On September 18, 2008 the world economy nearly collapsed. Credit markets had seized and if capital wasn’t injected into the system right away there would have almost certainly been a global depression. I do not think Americans quite comprehend the danger the world economy faced that day, and why it was that free marketeers held their noses and supported a massive federal bailout of the financial industry. Yet this bailout didn’t solve the problem, it just bought time. The crisis is still very real, and much like the kind of crises predicted by neo-Marxian analysts.

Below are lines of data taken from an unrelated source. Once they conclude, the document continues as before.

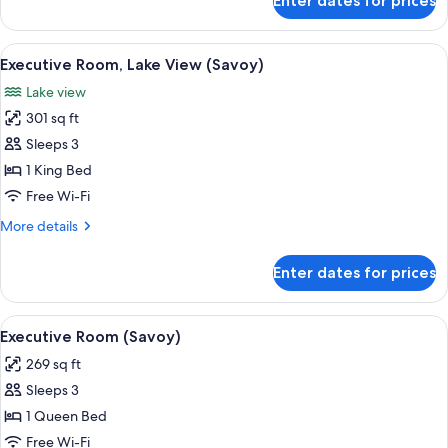
Enter dates for prices
Savoy
Lake
View
View
A modern hotel room with a large bed, a
5
Suite
Executive Room, Lake View (Savoy)
all
Lake view
photos
301 sq ft
for
Executive
Sleeps 3
Room,
1 King Bed
Lake
Free Wi-Fi
View
More
More details
(Savoy)
details
for
Enter dates for prices
Executive
Room,
Lake
View
A hotel room with a large bed, bedside 
4
View
Executive Room (Savoy)
all
(Savoy)
269 sq ft
photos
Sleeps 3
for
Executive
1 Queen Bed
Room
Free Wi-Fi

Now, this may sound weird, but neo-Marxism seems to find some common ground with the ideas of someone associated with a pro-US pro-military approach to globalization, Dr. Thomas P. M. Barnett. Barnett, who writes for Esquire, has a Ph.D. from Harvard, and has worked in the defense department, puts forth a grand strategy for how to approach globalization. He defines different types of states: Core states (much like Wallerstein’s core, though including India and China), Gap states (states not integrated into the global economy) and Seam states (those somewhat integrated). This parallels WST’s Core, Semi-periphery and periphery in a manner that seems almost too obvious to be coincidental (given he has a Ph.D. in Political Science from Harvard, he has to know WST).

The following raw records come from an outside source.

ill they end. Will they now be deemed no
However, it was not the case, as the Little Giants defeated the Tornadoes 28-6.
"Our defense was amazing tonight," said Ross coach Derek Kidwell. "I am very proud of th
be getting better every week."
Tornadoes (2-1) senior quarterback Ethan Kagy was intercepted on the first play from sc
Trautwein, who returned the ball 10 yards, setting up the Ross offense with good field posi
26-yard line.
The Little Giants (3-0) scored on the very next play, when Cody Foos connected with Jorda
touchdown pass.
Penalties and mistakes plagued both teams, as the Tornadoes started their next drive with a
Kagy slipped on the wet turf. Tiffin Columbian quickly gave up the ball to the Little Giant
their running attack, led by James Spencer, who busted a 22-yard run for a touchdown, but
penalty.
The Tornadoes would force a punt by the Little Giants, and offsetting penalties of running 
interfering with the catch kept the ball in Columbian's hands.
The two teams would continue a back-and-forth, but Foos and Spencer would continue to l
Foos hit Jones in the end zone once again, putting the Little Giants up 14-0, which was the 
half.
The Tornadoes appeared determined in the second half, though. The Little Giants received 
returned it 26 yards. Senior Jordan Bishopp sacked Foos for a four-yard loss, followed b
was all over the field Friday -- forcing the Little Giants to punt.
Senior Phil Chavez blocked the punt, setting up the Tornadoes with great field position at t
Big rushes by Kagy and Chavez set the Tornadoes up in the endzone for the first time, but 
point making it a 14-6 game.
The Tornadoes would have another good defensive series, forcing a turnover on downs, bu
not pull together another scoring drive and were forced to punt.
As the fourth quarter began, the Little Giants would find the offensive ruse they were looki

Like WST, Barnett looks at globalization as a system that should be global. Concerned with terrorism and security, he argues that gap states represent the breeding grounds of terrorism, and seam states are places where terrorists could entire the core from the gap. Globalization thus needs to be protected by both integrating the gap into the global economic system, and fighting anti-globalization forces, particularly jihadist terrorism. In a way this is similar to neo-conservatism, which also views globalization as a force for good, though Barnett is more realistic about the limits of the US to manage the system alone. In fact, his approach seems to recognize that a concerted effort in the core to manage globalization is necessary to keep the project alive and avoid systemic collapse.
Not being a Marxian thinker, Barnett seems convinced that if the globalization project is kept alive, then the gap states can successfully integrate into the system and the power of markets and liberty will spread prosperity. WST would suspect that his approach might only help the global capitalist system overcome current structural weaknesses (especially the collapse of US hegemony) and contradictions (global financial instability and the dollar crisis) to maintain the system. WST would predict that efforts to integrate the gap/periphery into the global economy would fail because of how the system operates and is structured.

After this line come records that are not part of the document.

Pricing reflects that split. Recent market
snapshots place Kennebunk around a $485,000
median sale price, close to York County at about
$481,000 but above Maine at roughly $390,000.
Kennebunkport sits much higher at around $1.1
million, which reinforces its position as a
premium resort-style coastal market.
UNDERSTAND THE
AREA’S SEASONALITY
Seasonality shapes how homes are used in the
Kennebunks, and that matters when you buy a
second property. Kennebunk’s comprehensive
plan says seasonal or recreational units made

I’m not sure if WST is right or not. However, it seems to me that of all theories of the political economy that emerged after WWII, neo-Marxian analysis is surviving the current crises and changes brought about by globalization as good if not better than neo-liberal and neo-realist theories. My own view remains in the constructivist camp for a variety of reasons I won’t get into here. However, at least in explaining the changing nature of the global political economy, neo-Marxian thought may have to be taken much more seriously. Non-Marxists like Barnett may already be doing so.